## [Task brief]
Return all of the entries exactly, but do not include the pictures.

------------------------

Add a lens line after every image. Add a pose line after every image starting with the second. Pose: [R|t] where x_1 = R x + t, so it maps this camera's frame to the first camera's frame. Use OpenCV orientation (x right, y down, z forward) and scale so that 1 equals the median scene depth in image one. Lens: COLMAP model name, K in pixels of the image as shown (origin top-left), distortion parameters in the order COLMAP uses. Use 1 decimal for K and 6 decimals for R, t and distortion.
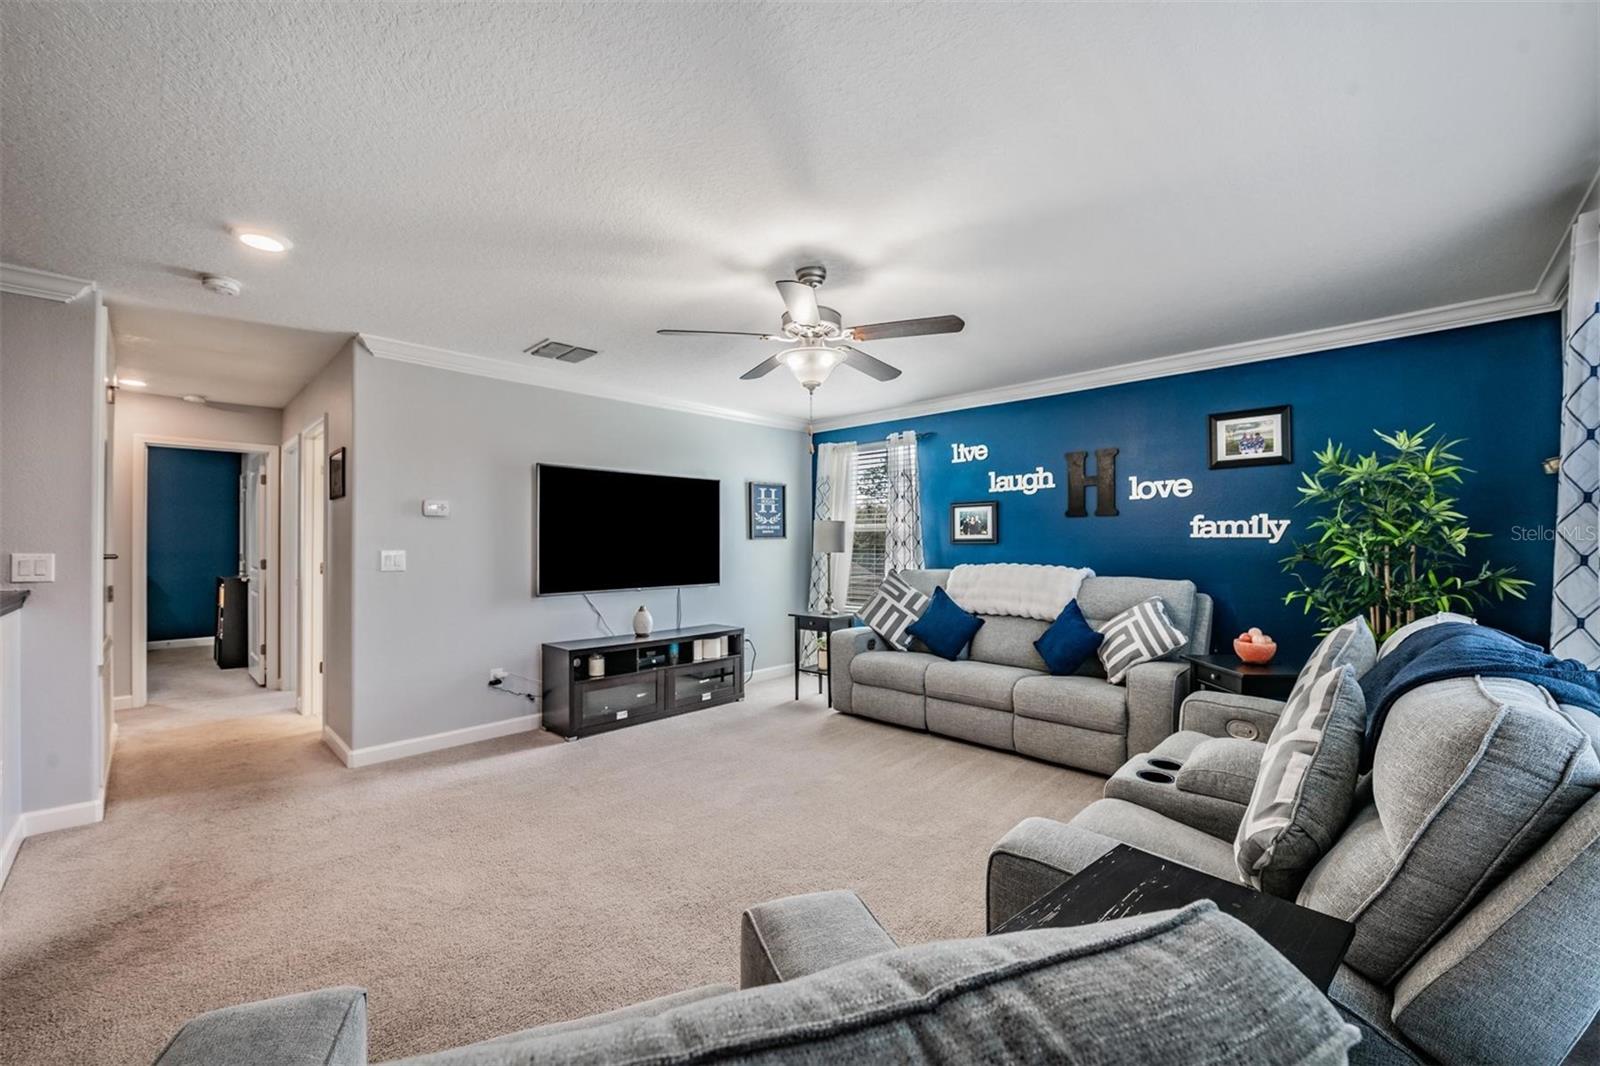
lens RADIAL K [[630.7, 0, 796.8], [0, 630.7, 536.1], [0, 0, 1]] dist [-0.006184, -0.003363]
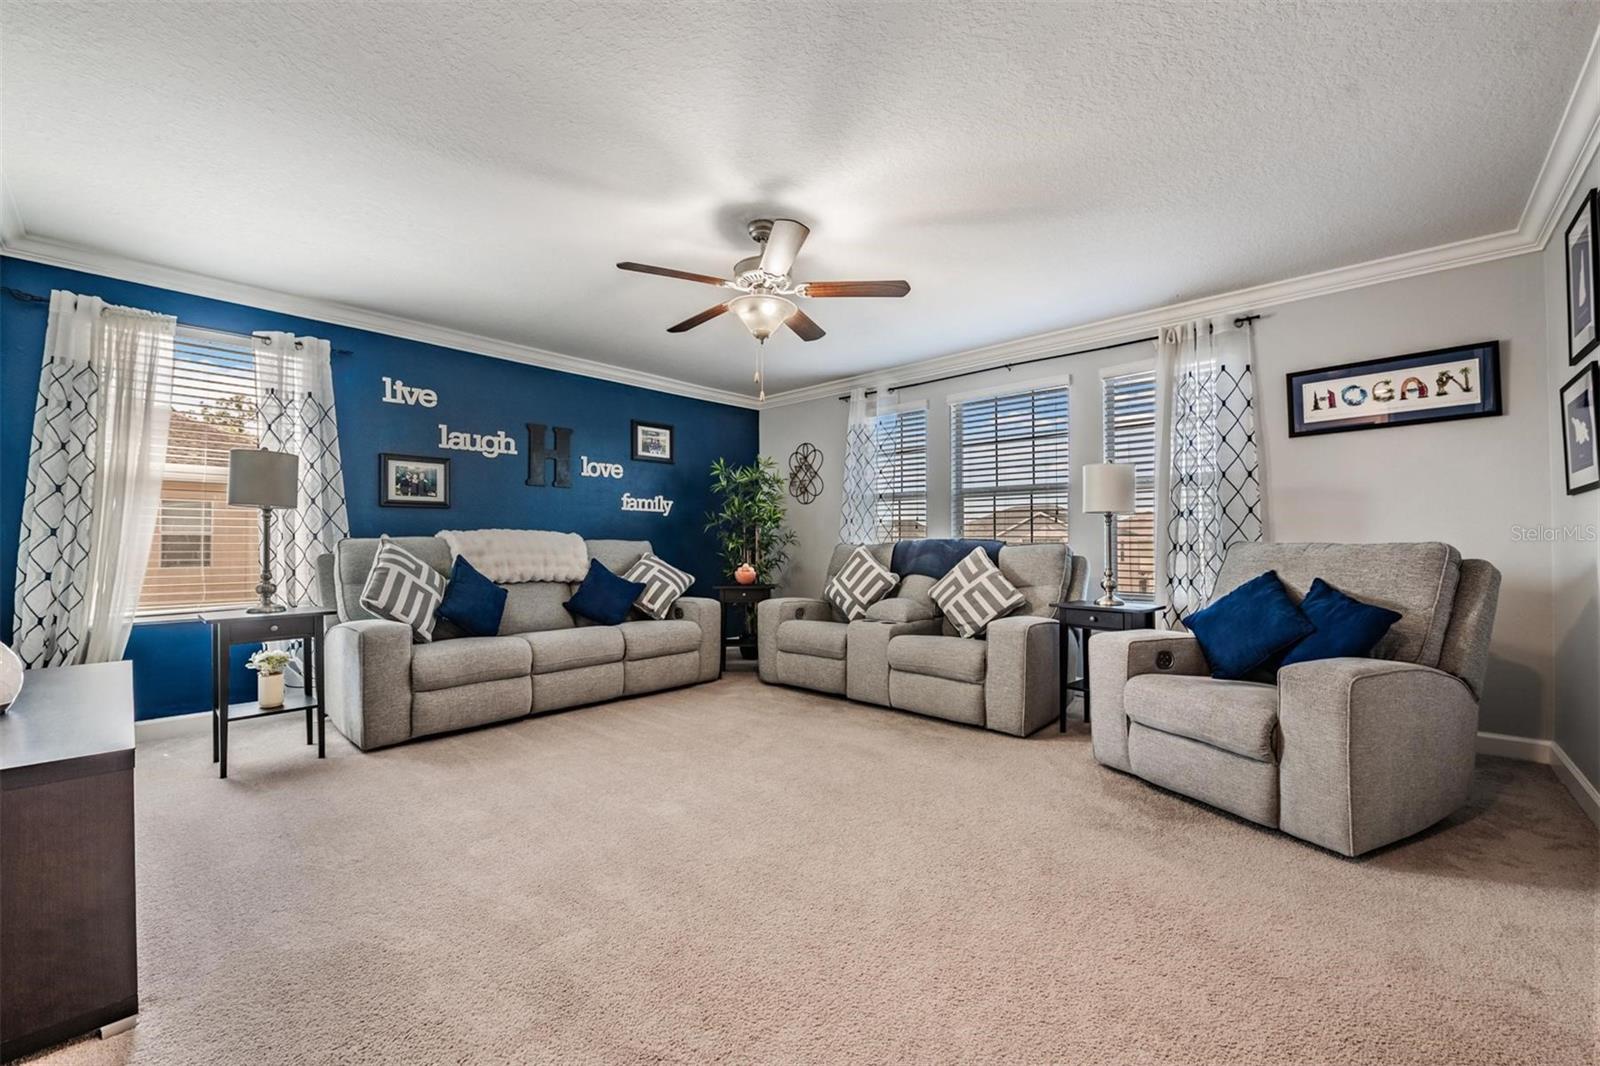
lens RADIAL K [[630.7, 0, 795.7], [0, 630.7, 537.7], [0, 0, 1]] dist [-0.006184, -0.003363]
pose [[-0.010710, 0.010958, 0.999883, -0.662746], [-0.009751, 0.999891, -0.011063, 0.068706], [-0.999895, -0.009869, -0.010602, 0.632193]]
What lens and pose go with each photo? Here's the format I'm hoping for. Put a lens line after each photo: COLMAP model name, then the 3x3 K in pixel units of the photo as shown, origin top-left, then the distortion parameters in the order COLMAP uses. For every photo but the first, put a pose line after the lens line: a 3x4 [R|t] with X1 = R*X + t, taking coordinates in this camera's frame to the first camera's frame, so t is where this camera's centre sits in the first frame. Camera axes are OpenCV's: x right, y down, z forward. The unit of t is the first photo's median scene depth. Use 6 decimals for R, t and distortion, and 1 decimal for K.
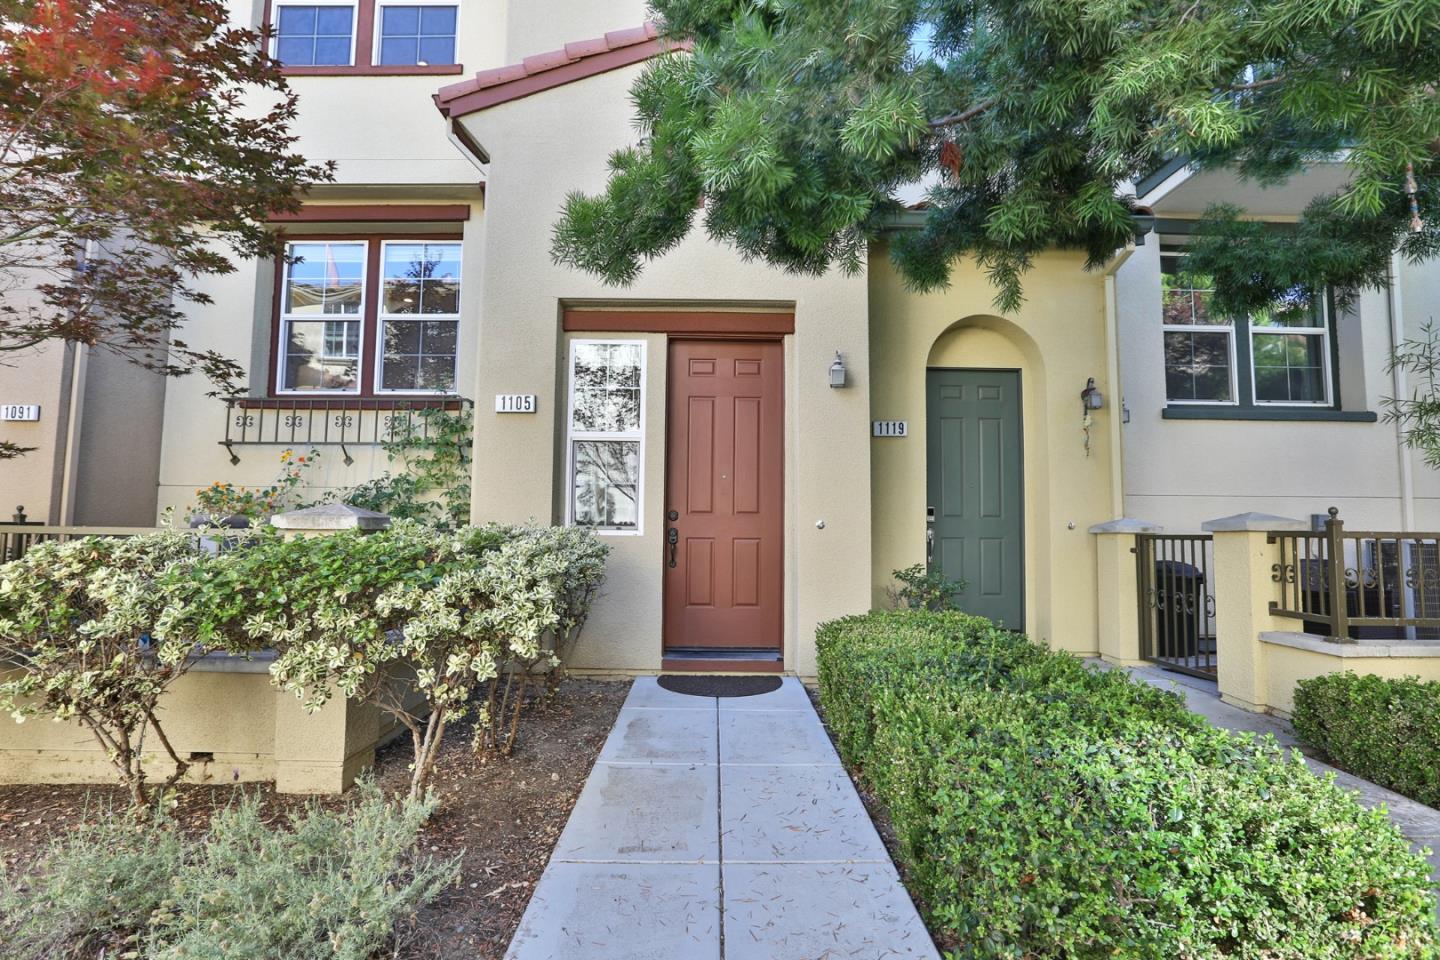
lens RADIAL K [[697.8, 0, 724.5], [0, 697.8, 473.7], [0, 0, 1]] dist [-0.063486, 0.023469]
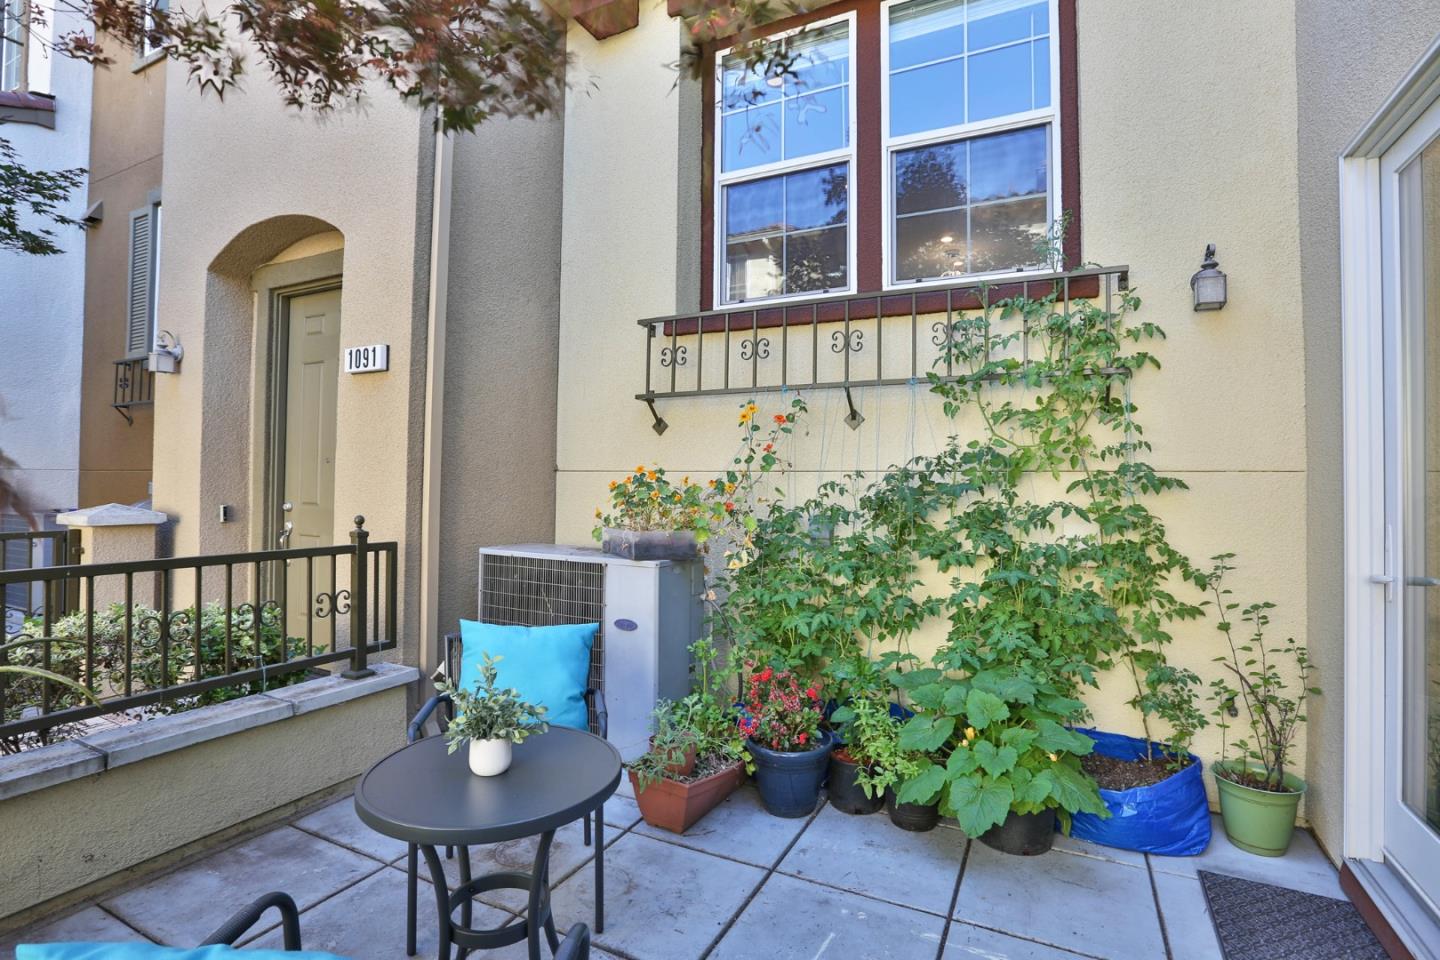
lens RADIAL K [[697.8, 0, 724.5], [0, 697.8, 473.7], [0, 0, 1]] dist [-0.063486, 0.023469]
pose [[0.888788, -0.004603, -0.458295, -0.497773], [0.029819, 0.998412, 0.047802, -0.007350], [0.457347, -0.056151, 0.887514, 0.615432]]
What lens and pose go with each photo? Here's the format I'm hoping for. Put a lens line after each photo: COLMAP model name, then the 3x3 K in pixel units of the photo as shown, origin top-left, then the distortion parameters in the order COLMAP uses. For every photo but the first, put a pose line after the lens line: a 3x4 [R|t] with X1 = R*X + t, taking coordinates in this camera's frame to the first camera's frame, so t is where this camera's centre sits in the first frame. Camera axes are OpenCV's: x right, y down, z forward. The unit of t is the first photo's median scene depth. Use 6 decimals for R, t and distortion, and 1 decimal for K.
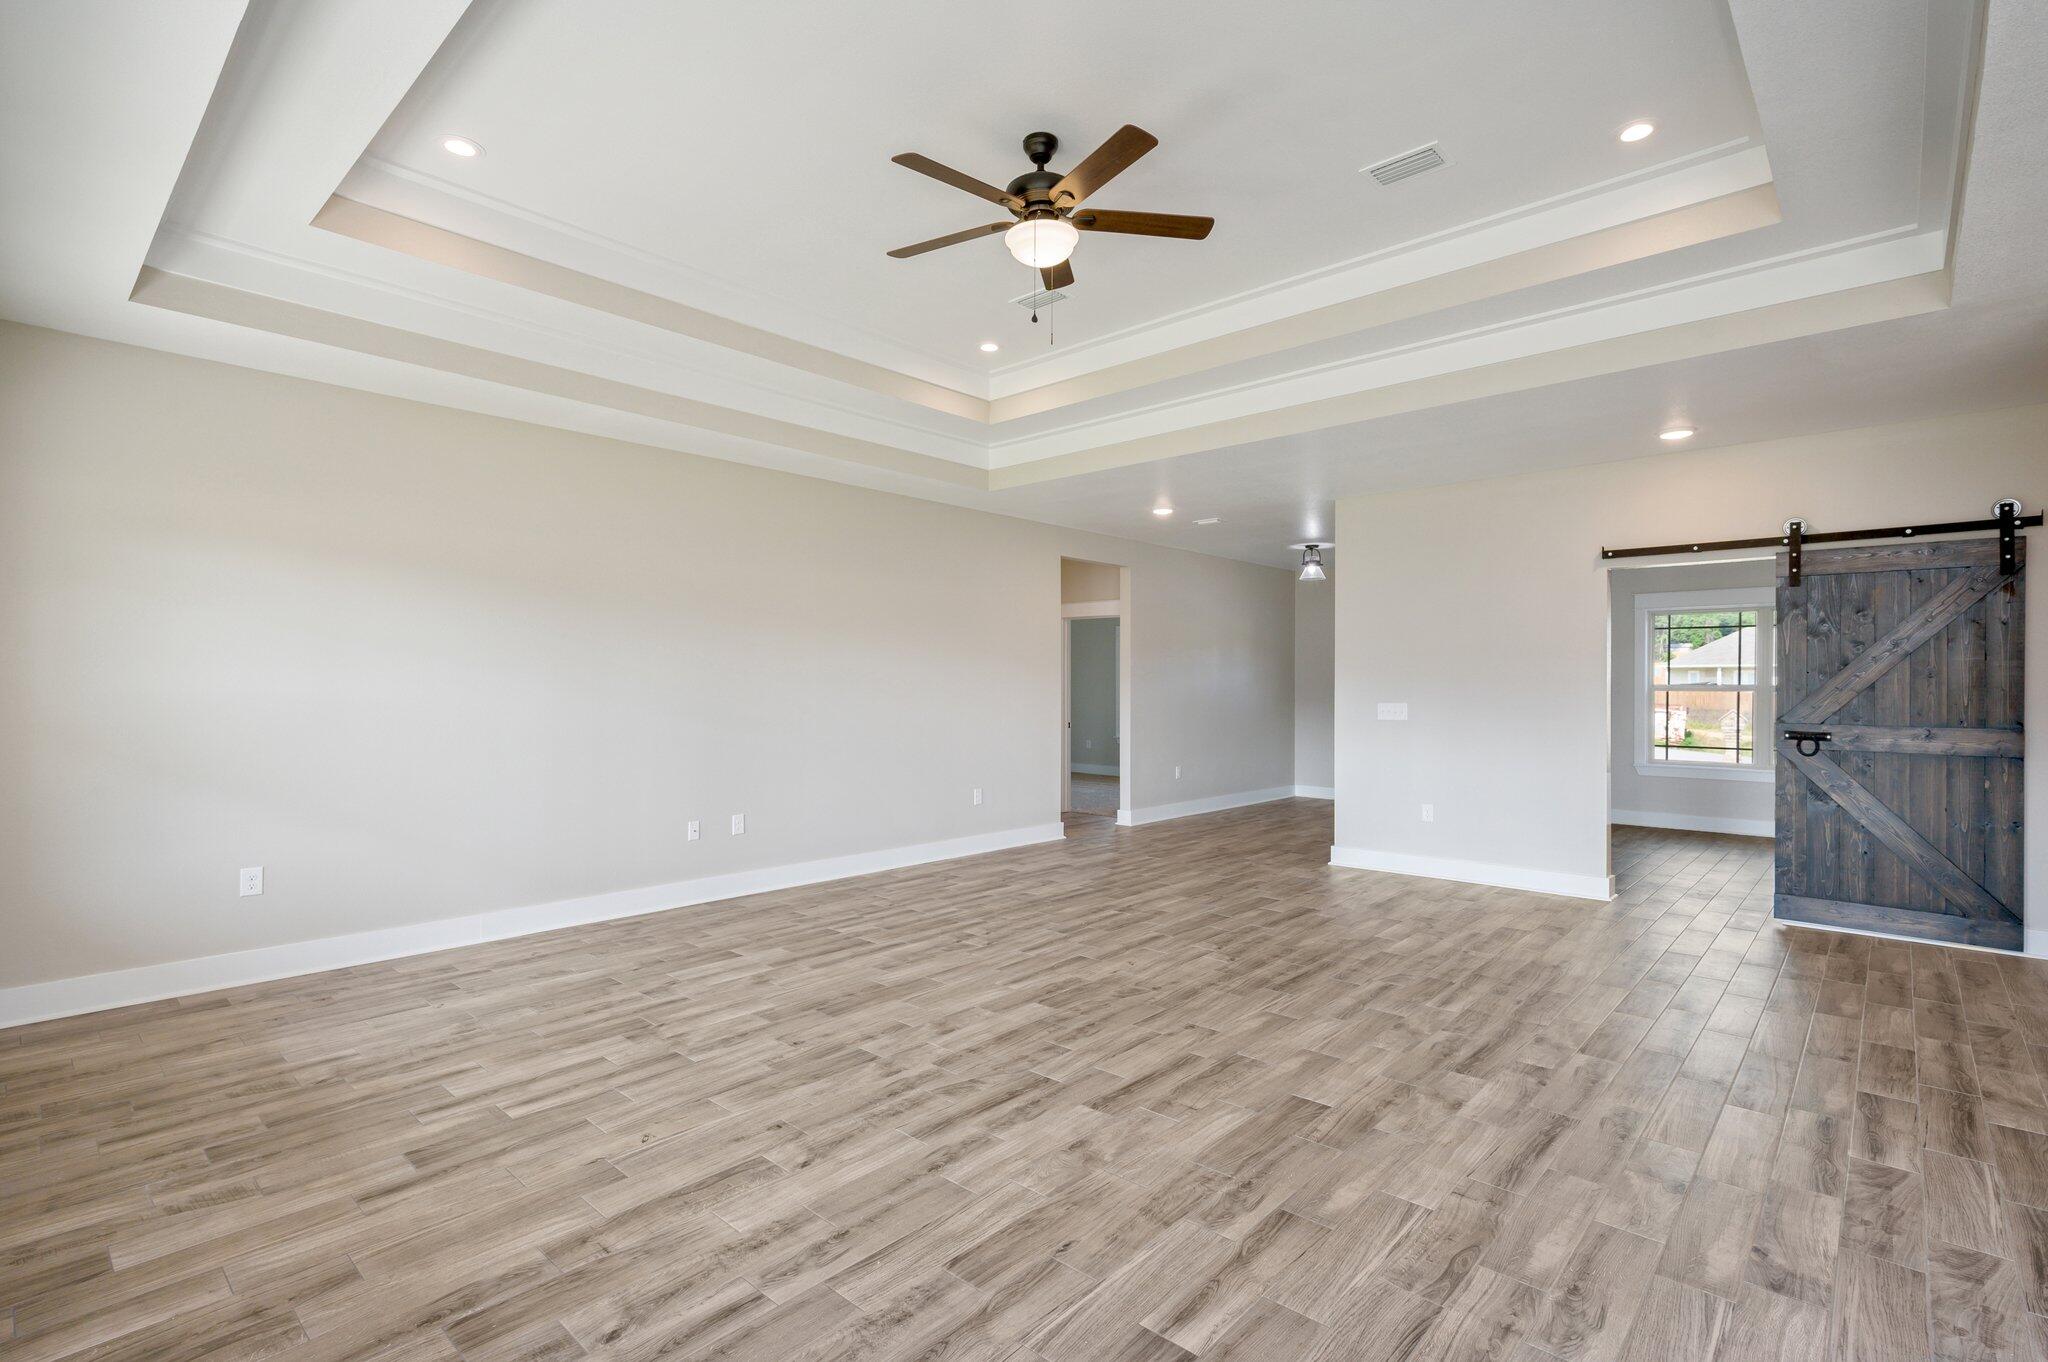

------------------------

## [Response below]
Add a lens line after every image. Add a pose line after every image starting with the second. Pose: [R|t] where x_1 = R x + t, so it maps this camera's frame to the first camera's frame. Use OpenCV orientation (x right, y down, z forward) and scale so that 1 equals the median scene depth in image one. Lens: COLMAP model name, K in pixels of the image as shown (origin top-left), distortion parameters in the order COLMAP uses. Use 1 decimal for K and 6 decimals for R, t and distortion.
lens RADIAL K [[630.7, 0, 796.8], [0, 630.7, 536.1], [0, 0, 1]] dist [-0.006184, -0.003363]
lens RADIAL K [[630.7, 0, 795.7], [0, 630.7, 537.7], [0, 0, 1]] dist [-0.006184, -0.003363]
pose [[-0.010710, 0.010958, 0.999883, -0.662746], [-0.009751, 0.999891, -0.011063, 0.068706], [-0.999895, -0.009869, -0.010602, 0.632193]]
What lens and pose go with each photo? Here's the format I'm hoping for. Put a lens line after each photo: COLMAP model name, then the 3x3 K in pixel units of the photo as shown, origin top-left, then the distortion parameters in the order COLMAP uses. For every photo but the first, put a pose line after the lens line: a 3x4 [R|t] with X1 = R*X + t, taking coordinates in this camera's frame to the first camera's frame, so t is where this camera's centre sits in the first frame. Camera axes are OpenCV's: x right, y down, z forward. The unit of t is the first photo's median scene depth. Use 6 decimals for R, t and distortion, and 1 decimal for K.
lens RADIAL K [[697.8, 0, 724.5], [0, 697.8, 473.7], [0, 0, 1]] dist [-0.063486, 0.023469]
lens RADIAL K [[697.8, 0, 724.5], [0, 697.8, 473.7], [0, 0, 1]] dist [-0.063486, 0.023469]
pose [[0.888788, -0.004603, -0.458295, -0.497773], [0.029819, 0.998412, 0.047802, -0.007350], [0.457347, -0.056151, 0.887514, 0.615432]]
What lens and pose go with each photo? Here's the format I'm hoping for. Put a lens line after each photo: COLMAP model name, then the 3x3 K in pixel units of the photo as shown, origin top-left, then the distortion parameters in the order COLMAP uses. For every photo but the first, put a pose line after the lens line: a 3x4 [R|t] with X1 = R*X + t, taking coordinates in this camera's frame to the first camera's frame, so t is where this camera's centre sits in the first frame. Camera axes are OpenCV's: x right, y down, z forward. The unit of t is the first photo's median scene depth. Use 6 decimals for R, t and distortion, and 1 decimal for K.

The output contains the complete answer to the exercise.